Чудовища, не зная чувства опасности или самосохранения, исступлённо бросались на нас, растворялись, сминаемые тяжёлыми копытами, в той вязкой черноте, из которой появились; но всё же, нет‑нет, да успевали нас зацепить. Когти полоснули по моему бедру, зубы впились в горло коня, мерзкая мелкая тварь с изломанными птичьими крыльями впилась в лошадиный бок. Их становилось всё больше и больше; то и дело, пока ещё поодаль, между ними мелькали бледные серые тени духов Привратников, обманчиво отрешённых и сонных.
От крови седло скользило, но конь не сбивался с шага – он не чувствовал боли. Он не чувствовал ничего. Я ломала его инстинкты, ломала чувства, заставляла мчаться вперёд несмотря ни на что; взамен вбирала в себя его боль, его остервенелый животный страх и чувствовала жгучую, как пламя, вину.
Огонёк на вершине башни становился всё ближе, пусть время и пространство и утратили свои очертания. И с каждым шагом, чем ближе к нему, тем мне становилось теплее. Тем чище, яснее становился мой разум, тем свободнее дышалось.
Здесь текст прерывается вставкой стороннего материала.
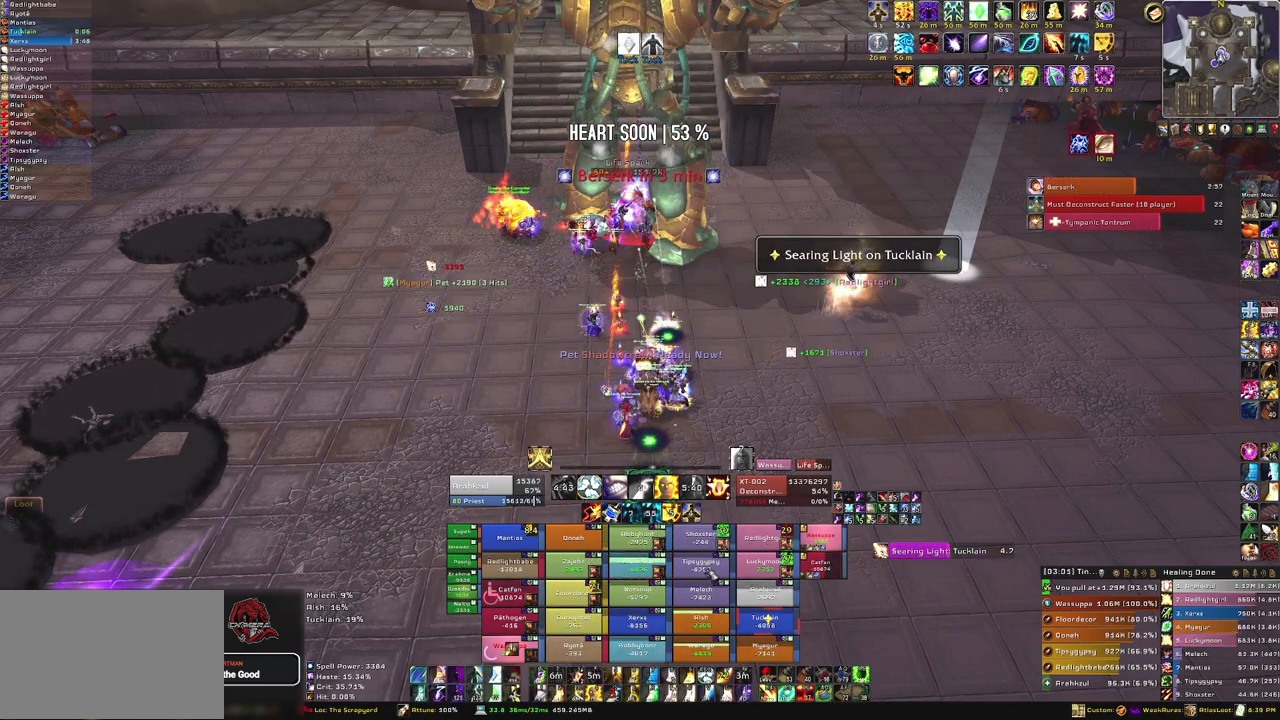
{"keys": ["f"], "mouse": [], "events": [[267, "f", "down"], [367, "f", "up"], [467, "f", "down"]]}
Казалось, я всего лишь моргнула на долю секунды; казалось – лишь на миг отвела взгляд от тёплого рыжеватого пламени впереди, – и перед нами, перед самой лошадиной мордой, вырос, будто всегда там был, серый призрачный силуэт. Артур повернул голову и своими пустыми, блёклыми глазами, без всякого выражения, с пугающим нечеловеческим равнодушием, взглянул прямо мне в лицо. За миг до того, как мчащийся вперёд конь врезался прямо в призрачный силуэт, я, едва осознавая, что делаю, и лишь где‑то на самой грани сознания понимая собственную глупость, натянула поводья и остановила коня, поднимая того на дыбы. Конь вскинулся, забил копытами перед лицом Артура; и, в попытке удержаться в седле, я упустила контроль. Глаза коня потемнели, налились сознанием – и вместе с тем ужасом. Осознав, посреди какого кошмара находится, ощутив подавляемую до сих пор боль, он заметался на месте и, не найдя выхода, сперва забил крупом, а затем снова поднялся на дыбы. И я не удержалась в скользком от дождя и крови седле.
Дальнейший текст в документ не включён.